**WHAT NEEDS TO BE DONE**
Copy the lines of these records exactly, starting at the line containing "scientific name: Lobelia cardinalis" and ending at the line containing "catalogue / barcode: US 24993919", with both of those lines included.

**DATA SHOWN**

* * *

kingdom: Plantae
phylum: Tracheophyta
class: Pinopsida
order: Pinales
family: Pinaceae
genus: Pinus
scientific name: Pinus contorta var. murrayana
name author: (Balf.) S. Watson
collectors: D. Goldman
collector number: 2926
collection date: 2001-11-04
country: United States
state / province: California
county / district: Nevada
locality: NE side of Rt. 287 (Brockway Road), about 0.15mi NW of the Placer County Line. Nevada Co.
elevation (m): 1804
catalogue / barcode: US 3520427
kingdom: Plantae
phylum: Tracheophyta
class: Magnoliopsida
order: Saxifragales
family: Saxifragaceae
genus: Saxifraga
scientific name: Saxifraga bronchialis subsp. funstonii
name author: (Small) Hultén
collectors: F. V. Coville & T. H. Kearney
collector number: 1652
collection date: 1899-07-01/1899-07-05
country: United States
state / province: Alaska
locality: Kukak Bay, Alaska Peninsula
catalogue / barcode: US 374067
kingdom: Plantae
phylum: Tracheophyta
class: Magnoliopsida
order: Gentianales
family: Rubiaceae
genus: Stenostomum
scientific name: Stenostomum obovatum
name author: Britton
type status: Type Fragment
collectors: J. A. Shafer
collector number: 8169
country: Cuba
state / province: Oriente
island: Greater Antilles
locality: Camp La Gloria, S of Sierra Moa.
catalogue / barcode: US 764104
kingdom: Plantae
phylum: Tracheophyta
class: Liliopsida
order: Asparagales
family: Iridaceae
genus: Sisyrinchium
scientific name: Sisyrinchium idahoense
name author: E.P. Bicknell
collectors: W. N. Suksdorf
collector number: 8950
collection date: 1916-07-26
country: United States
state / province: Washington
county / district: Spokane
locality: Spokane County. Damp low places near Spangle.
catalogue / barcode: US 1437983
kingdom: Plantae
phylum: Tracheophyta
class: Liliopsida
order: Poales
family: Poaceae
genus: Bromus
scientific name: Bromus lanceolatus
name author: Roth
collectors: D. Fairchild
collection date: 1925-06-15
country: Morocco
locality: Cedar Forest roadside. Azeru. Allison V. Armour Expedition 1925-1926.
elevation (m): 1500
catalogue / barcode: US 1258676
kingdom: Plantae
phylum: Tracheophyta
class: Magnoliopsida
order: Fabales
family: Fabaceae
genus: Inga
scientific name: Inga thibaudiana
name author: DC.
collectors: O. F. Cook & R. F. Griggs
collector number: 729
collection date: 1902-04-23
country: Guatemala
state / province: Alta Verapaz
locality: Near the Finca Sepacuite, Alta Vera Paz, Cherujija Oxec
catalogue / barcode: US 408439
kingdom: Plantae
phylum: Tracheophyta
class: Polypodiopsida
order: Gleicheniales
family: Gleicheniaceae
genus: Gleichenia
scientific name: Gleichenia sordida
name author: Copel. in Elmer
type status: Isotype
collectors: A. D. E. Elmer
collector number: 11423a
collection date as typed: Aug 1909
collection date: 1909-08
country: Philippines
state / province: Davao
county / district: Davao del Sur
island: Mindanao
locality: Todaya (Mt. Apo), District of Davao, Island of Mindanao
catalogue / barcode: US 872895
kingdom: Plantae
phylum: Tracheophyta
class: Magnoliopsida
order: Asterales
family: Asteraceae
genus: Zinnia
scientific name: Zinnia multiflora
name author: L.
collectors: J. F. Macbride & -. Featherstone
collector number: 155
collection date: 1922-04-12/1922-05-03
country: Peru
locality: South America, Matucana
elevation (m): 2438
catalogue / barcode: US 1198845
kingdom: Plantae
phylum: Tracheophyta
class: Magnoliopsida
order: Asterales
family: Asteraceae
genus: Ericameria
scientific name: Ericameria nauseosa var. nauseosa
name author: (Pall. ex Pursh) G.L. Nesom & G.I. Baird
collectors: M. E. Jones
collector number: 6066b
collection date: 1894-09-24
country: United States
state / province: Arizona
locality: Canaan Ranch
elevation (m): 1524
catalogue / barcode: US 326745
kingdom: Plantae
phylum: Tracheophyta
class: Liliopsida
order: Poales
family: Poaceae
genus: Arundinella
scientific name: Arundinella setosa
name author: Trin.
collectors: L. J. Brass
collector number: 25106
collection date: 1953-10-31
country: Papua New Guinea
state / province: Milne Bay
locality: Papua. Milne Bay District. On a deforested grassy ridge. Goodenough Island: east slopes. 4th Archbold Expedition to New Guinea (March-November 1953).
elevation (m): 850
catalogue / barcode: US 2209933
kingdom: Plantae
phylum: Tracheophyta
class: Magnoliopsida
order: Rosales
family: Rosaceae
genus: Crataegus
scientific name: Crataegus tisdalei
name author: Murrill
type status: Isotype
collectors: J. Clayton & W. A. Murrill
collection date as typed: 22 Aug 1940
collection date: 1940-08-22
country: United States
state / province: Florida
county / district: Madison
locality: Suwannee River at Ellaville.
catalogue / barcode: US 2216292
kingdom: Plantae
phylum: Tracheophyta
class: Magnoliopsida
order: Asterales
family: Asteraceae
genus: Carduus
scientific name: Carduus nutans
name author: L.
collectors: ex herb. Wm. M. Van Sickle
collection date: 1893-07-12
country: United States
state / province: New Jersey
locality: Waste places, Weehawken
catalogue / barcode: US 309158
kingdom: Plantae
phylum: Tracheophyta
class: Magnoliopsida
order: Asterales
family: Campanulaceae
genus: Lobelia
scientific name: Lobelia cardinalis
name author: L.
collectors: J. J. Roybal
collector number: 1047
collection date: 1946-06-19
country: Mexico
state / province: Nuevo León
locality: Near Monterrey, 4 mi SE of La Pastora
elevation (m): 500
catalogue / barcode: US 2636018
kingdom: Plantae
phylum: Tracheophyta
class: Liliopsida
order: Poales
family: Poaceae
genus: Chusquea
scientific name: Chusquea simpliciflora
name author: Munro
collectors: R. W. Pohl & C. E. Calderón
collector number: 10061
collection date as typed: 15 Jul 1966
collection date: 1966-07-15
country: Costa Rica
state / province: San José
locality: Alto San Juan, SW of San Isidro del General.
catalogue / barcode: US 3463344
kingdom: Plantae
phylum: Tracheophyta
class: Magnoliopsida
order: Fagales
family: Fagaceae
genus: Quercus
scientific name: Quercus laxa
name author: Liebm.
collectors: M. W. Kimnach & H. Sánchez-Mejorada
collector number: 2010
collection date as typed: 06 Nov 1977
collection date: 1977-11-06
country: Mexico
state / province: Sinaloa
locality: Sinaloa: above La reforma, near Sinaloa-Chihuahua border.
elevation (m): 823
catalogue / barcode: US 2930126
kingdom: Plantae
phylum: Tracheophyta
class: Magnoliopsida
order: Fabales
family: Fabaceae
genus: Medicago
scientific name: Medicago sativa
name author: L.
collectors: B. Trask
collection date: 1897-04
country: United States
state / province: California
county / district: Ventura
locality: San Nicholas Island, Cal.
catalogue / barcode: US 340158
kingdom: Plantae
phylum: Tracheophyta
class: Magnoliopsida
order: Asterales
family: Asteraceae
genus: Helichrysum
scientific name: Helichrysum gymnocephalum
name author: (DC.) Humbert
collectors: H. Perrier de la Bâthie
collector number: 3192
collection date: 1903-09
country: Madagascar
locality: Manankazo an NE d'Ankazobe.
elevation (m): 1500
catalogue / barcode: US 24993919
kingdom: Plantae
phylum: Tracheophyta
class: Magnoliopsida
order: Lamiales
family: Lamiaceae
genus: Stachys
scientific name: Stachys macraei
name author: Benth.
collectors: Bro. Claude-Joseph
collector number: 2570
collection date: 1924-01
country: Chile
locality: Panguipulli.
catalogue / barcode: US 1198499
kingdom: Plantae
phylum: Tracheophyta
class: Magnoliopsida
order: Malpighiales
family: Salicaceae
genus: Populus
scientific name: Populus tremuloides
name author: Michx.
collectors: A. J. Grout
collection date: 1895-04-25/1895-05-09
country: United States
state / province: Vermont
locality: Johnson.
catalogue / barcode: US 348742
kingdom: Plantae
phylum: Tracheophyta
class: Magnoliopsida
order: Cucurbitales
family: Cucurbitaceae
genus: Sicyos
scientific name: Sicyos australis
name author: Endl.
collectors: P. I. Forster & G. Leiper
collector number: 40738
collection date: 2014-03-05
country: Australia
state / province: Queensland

* * *

**SOLUTION TO THIS TASK**
scientific name: Lobelia cardinalis
name author: L.
collectors: J. J. Roybal
collector number: 1047
collection date: 1946-06-19
country: Mexico
state / province: Nuevo León
locality: Near Monterrey, 4 mi SE of La Pastora
elevation (m): 500
catalogue / barcode: US 2636018
kingdom: Plantae
phylum: Tracheophyta
class: Liliopsida
order: Poales
family: Poaceae
genus: Chusquea
scientific name: Chusquea simpliciflora
name author: Munro
collectors: R. W. Pohl & C. E. Calderón
collector number: 10061
collection date as typed: 15 Jul 1966
collection date: 1966-07-15
country: Costa Rica
state / province: San José
locality: Alto San Juan, SW of San Isidro del General.
catalogue / barcode: US 3463344
kingdom: Plantae
phylum: Tracheophyta
class: Magnoliopsida
order: Fagales
family: Fagaceae
genus: Quercus
scientific name: Quercus laxa
name author: Liebm.
collectors: M. W. Kimnach & H. Sánchez-Mejorada
collector number: 2010
collection date as typed: 06 Nov 1977
collection date: 1977-11-06
country: Mexico
state / province: Sinaloa
locality: Sinaloa: above La reforma, near Sinaloa-Chihuahua border.
elevation (m): 823
catalogue / barcode: US 2930126
kingdom: Plantae
phylum: Tracheophyta
class: Magnoliopsida
order: Fabales
family: Fabaceae
genus: Medicago
scientific name: Medicago sativa
name author: L.
collectors: B. Trask
collection date: 1897-04
country: United States
state / province: California
county / district: Ventura
locality: San Nicholas Island, Cal.
catalogue / barcode: US 340158
kingdom: Plantae
phylum: Tracheophyta
class: Magnoliopsida
order: Asterales
family: Asteraceae
genus: Helichrysum
scientific name: Helichrysum gymnocephalum
name author: (DC.) Humbert
collectors: H. Perrier de la Bâthie
collector number: 3192
collection date: 1903-09
country: Madagascar
locality: Manankazo an NE d'Ankazobe.
elevation (m): 1500
catalogue / barcode: US 24993919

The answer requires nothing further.